_Given entries_
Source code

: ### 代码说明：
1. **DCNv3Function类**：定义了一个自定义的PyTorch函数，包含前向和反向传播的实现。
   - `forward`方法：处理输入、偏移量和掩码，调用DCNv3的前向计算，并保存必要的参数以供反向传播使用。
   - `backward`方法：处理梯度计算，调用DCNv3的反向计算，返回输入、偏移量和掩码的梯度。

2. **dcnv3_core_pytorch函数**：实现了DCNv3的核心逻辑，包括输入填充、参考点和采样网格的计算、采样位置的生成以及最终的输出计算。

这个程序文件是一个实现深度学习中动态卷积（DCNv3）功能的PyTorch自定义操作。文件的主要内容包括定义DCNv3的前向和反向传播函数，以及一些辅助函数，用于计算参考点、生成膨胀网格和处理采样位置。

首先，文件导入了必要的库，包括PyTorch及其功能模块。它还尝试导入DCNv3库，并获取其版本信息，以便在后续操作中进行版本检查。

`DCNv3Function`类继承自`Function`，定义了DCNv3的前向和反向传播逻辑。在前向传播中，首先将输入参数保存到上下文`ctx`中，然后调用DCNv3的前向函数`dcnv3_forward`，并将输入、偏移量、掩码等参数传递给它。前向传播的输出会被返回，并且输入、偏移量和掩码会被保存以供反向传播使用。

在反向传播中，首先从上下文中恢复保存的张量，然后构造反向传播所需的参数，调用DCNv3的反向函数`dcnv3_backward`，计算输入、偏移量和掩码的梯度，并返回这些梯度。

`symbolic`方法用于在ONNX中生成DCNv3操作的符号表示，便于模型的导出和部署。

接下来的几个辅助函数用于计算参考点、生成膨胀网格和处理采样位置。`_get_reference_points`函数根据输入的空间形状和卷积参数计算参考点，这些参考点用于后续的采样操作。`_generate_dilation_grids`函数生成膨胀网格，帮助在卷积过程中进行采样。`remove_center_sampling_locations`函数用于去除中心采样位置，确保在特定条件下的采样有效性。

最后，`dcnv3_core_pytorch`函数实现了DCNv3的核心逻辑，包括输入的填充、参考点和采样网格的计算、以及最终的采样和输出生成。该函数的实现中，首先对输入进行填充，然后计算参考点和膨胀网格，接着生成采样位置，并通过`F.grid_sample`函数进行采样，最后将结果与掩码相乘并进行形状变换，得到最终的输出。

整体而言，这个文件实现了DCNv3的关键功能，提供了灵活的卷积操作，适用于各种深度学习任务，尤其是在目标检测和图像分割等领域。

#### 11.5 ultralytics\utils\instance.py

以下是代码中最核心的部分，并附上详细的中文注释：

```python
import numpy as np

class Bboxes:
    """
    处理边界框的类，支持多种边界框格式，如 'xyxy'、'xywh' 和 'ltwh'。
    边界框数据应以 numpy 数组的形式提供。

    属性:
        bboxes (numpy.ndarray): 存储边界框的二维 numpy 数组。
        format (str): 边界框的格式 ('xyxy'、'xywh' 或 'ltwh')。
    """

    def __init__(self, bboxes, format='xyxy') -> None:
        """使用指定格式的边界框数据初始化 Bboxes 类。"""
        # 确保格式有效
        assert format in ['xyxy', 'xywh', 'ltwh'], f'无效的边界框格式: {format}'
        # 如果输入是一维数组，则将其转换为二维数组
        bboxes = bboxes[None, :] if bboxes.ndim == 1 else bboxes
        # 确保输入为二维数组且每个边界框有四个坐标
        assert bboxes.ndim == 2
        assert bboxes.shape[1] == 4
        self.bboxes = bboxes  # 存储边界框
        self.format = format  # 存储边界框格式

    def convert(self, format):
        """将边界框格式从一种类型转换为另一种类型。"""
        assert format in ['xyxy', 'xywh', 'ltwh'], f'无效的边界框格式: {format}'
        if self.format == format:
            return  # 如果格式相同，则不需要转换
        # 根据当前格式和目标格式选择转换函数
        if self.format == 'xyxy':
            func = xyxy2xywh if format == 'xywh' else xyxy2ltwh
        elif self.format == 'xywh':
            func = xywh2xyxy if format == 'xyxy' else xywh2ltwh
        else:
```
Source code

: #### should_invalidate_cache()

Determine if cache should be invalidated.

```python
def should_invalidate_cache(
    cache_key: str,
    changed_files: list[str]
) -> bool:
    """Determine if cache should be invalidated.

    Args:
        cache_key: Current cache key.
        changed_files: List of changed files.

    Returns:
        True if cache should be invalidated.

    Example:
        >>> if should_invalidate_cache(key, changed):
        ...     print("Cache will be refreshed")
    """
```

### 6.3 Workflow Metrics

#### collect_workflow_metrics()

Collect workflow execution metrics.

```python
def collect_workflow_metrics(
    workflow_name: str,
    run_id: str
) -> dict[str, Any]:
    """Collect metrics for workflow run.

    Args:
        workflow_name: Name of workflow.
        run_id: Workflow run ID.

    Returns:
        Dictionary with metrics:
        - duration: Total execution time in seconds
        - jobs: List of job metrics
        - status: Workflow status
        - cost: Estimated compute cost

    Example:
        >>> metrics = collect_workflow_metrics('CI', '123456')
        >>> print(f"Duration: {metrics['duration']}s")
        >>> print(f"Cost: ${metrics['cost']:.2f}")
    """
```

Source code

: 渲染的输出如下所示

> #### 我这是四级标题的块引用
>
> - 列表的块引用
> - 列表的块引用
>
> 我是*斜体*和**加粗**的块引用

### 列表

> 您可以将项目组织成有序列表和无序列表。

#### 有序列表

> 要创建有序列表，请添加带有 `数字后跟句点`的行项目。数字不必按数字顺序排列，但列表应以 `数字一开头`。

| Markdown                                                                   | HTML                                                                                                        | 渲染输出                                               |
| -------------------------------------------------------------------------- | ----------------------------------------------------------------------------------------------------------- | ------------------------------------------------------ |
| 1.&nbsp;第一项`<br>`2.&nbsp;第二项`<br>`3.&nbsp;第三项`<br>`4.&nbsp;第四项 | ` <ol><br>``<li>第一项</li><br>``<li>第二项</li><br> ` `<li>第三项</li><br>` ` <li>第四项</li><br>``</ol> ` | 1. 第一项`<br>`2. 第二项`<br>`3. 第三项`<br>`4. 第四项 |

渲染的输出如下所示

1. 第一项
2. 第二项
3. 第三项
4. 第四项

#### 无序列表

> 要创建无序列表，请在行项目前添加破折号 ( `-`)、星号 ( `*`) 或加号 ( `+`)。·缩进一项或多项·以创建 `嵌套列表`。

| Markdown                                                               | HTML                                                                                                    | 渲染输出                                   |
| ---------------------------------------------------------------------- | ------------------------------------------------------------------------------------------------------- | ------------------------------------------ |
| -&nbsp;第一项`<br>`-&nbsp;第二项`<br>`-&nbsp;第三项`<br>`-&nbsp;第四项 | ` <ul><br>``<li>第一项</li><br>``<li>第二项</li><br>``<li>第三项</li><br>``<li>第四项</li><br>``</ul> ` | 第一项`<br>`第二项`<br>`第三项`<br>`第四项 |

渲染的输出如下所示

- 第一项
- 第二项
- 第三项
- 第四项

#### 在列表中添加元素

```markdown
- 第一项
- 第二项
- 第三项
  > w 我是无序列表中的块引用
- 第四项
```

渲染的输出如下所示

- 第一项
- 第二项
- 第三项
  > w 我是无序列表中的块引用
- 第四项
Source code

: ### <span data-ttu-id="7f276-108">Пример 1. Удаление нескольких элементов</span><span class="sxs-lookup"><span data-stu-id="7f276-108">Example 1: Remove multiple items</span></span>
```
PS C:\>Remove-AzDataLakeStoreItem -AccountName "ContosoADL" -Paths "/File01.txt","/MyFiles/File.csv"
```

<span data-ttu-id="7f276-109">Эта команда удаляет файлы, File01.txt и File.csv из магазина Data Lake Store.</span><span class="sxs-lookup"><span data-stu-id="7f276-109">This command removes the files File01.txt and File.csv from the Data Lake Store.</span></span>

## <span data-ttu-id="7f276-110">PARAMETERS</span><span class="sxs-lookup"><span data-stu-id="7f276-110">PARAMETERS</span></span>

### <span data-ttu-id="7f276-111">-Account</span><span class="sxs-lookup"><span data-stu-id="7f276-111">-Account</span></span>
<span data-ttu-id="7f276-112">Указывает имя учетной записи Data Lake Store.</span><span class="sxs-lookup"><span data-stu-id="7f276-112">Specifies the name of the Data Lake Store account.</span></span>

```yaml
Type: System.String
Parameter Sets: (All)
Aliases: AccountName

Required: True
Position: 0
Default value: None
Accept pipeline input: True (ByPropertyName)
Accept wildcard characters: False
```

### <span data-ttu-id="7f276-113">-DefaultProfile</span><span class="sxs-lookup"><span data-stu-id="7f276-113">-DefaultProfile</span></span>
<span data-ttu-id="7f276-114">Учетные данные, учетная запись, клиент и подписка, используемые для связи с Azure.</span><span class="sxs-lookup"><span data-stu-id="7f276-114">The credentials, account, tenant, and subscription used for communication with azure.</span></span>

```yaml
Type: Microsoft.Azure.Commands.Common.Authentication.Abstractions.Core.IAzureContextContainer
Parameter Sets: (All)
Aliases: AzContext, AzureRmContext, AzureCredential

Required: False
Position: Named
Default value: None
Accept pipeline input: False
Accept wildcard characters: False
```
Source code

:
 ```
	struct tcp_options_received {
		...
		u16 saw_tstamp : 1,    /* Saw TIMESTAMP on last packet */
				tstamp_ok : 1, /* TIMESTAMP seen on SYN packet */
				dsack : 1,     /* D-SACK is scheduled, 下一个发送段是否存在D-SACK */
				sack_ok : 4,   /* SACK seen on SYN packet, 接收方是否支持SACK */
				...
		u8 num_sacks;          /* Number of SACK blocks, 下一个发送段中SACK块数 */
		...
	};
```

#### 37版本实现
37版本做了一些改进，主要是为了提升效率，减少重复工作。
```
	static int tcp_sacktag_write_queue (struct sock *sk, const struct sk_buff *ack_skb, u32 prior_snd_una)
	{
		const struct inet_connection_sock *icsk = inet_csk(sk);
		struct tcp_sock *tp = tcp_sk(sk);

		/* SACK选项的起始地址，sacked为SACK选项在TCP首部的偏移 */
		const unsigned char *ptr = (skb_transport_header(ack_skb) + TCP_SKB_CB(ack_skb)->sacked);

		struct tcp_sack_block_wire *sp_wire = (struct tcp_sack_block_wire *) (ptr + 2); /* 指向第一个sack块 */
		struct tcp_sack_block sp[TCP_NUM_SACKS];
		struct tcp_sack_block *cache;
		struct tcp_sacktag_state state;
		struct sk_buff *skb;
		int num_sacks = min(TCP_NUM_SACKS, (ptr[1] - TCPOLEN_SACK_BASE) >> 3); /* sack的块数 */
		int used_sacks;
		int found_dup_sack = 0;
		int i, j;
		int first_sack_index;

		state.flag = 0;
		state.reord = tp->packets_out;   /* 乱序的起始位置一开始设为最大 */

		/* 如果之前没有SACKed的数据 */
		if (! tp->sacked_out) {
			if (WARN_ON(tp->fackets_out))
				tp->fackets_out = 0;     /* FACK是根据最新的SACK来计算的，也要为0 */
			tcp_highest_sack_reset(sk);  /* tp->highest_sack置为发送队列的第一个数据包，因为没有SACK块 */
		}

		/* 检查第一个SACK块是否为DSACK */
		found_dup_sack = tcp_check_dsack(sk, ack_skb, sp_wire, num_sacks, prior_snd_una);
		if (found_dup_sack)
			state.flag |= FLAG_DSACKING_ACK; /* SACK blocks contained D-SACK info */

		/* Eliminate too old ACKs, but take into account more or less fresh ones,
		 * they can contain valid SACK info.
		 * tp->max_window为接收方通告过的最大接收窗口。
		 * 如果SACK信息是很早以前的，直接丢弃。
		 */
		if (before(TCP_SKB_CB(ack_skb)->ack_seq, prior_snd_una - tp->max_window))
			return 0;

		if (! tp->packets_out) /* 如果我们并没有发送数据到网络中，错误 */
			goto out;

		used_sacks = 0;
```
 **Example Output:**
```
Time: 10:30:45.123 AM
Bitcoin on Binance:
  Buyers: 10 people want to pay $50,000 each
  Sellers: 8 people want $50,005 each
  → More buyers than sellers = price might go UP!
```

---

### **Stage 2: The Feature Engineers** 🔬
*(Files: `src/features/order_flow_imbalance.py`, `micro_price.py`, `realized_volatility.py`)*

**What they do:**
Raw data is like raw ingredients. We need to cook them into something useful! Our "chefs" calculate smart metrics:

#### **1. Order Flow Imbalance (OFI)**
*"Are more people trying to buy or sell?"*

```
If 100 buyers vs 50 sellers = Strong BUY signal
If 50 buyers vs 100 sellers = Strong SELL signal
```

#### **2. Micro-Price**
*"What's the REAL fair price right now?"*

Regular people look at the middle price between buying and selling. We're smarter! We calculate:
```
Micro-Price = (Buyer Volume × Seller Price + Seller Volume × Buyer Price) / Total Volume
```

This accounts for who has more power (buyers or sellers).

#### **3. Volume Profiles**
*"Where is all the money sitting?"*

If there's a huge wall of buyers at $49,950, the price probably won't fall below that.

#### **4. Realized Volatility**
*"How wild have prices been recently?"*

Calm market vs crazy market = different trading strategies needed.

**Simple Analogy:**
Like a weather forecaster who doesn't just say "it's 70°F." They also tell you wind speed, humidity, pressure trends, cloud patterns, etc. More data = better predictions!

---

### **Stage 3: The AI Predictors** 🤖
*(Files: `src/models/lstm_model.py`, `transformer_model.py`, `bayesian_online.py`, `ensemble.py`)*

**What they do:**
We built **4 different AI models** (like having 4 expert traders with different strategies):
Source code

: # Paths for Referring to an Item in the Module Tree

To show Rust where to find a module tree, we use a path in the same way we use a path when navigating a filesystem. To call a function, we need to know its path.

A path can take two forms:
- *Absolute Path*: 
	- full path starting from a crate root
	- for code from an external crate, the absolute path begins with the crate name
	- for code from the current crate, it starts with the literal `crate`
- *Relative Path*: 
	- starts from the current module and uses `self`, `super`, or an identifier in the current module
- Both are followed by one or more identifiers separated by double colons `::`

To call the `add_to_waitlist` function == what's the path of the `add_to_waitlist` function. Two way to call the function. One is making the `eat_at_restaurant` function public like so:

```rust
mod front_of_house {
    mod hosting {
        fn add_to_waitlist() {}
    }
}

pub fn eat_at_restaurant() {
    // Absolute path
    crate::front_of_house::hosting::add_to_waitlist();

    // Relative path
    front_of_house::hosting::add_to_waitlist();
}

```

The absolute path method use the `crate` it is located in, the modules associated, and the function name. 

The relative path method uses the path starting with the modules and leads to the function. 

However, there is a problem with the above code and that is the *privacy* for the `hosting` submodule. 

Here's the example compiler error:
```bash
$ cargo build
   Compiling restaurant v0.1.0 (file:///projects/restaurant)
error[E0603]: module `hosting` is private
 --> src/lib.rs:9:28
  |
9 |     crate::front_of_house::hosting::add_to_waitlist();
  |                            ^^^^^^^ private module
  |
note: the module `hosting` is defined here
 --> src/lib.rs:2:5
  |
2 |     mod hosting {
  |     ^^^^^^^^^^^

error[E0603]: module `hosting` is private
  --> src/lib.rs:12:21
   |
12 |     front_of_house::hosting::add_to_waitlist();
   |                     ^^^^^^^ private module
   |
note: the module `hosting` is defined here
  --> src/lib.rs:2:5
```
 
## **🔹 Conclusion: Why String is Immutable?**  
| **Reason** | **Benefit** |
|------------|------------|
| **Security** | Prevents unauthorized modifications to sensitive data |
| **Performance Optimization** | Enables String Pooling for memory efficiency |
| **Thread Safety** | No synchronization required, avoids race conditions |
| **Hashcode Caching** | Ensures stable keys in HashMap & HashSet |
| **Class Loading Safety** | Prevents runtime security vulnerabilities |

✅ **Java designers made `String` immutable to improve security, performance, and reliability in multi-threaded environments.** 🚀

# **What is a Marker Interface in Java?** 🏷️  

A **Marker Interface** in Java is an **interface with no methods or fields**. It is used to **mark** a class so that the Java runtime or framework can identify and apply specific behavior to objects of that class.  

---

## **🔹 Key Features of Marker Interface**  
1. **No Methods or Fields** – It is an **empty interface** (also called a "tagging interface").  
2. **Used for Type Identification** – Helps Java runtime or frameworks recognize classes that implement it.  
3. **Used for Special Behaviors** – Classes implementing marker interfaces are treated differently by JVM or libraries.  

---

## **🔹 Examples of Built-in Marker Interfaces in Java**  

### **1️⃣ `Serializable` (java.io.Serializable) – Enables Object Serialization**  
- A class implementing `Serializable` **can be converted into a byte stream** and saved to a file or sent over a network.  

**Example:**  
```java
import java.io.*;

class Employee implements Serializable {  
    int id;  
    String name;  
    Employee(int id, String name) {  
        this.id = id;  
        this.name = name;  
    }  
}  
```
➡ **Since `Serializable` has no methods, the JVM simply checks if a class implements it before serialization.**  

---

_Prompt_
Print the listing above from its first line through the line with "2. **dcnv3_cor", and stop there.

_Finished exercise_
Source code

: ### 代码说明：
1. **DCNv3Function类**：定义了一个自定义的PyTorch函数，包含前向和反向传播的实现。
   - `forward`方法：处理输入、偏移量和掩码，调用DCNv3的前向计算，并保存必要的参数以供反向传播使用。
   - `backward`方法：处理梯度计算，调用DCNv3的反向计算，返回输入、偏移量和掩码的梯度。

2. **dcnv3_core_pytorch函数**：实现了DCNv3的核心逻辑，包括输入填充、参考点和采样网格的计算、采样位置的生成以及最终的输出计算。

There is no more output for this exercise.